Supplied records Block Start

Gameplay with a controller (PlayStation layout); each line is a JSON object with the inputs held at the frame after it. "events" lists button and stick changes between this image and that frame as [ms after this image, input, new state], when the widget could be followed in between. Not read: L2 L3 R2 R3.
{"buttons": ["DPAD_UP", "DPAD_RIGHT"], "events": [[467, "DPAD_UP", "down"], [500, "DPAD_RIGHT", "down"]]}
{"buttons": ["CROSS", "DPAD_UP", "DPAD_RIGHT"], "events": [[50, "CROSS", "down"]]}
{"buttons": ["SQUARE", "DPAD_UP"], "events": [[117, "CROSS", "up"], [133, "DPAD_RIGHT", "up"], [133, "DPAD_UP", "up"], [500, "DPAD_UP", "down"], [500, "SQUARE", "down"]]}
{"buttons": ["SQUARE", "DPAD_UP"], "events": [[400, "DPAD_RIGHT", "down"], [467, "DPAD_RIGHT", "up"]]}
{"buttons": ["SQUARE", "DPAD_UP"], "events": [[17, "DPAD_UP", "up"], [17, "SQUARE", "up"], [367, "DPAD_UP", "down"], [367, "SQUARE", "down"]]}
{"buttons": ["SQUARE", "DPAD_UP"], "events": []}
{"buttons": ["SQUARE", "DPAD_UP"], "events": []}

Supplied records Block End

Every line above carrying the word "CROSS" needs to be shown.

{"buttons": ["CROSS", "DPAD_UP", "DPAD_RIGHT"], "events": [[50, "CROSS", "down"]]}
{"buttons": ["SQUARE", "DPAD_UP"], "events": [[117, "CROSS", "up"], [133, "DPAD_RIGHT", "up"], [133, "DPAD_UP", "up"], [500, "DPAD_UP", "down"], [500, "SQUARE", "down"]]}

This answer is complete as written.